Repeat the lines of the listing below word for word, starting at the line that contains "uri montane" and ending at the line that contains "Time-Dependent Hamiltonians and", with both of those lines included.

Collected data
----

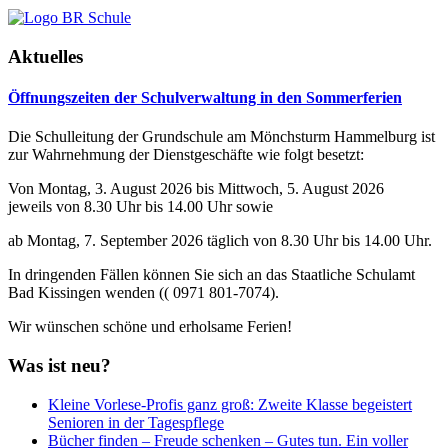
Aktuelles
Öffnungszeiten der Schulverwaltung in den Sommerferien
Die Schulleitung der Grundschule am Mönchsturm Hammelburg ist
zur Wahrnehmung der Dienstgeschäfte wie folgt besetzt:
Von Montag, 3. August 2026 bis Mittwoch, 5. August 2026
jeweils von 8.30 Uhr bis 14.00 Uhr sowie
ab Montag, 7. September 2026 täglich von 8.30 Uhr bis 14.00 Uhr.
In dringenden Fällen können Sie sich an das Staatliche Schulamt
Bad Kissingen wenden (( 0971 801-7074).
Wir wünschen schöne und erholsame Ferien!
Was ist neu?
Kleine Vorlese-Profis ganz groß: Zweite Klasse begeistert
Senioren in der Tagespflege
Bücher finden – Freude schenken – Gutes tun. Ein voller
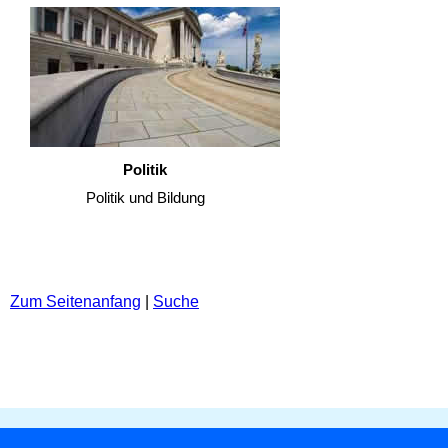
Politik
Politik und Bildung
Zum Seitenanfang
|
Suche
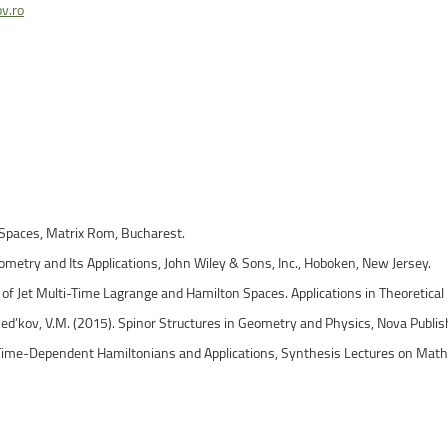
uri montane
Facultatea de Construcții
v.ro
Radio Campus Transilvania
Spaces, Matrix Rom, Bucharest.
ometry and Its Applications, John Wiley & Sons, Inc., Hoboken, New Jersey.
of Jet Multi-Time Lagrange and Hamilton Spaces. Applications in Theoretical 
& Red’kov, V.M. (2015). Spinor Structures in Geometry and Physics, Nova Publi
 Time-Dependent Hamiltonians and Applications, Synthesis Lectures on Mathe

----

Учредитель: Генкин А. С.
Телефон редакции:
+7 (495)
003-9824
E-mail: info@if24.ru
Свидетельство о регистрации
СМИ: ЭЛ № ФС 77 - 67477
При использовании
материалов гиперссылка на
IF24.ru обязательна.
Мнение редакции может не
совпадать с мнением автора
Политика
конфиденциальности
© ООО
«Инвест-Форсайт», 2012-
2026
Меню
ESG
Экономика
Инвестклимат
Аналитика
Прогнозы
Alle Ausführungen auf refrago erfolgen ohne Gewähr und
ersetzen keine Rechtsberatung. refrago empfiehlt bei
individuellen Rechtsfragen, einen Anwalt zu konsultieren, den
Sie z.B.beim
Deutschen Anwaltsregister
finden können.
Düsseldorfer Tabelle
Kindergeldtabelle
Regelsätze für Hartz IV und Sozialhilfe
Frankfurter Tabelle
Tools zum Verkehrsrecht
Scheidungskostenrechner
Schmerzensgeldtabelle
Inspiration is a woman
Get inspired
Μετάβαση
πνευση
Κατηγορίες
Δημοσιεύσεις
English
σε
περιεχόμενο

----

> **Exercise output**
uri montane
Facultatea de Construcții
v.ro
Radio Campus Transilvania
Spaces, Matrix Rom, Bucharest.
ometry and Its Applications, John Wiley & Sons, Inc., Hoboken, New Jersey.
of Jet Multi-Time Lagrange and Hamilton Spaces. Applications in Theoretical 
& Red’kov, V.M. (2015). Spinor Structures in Geometry and Physics, Nova Publi
 Time-Dependent Hamiltonians and Applications, Synthesis Lectures on Mathe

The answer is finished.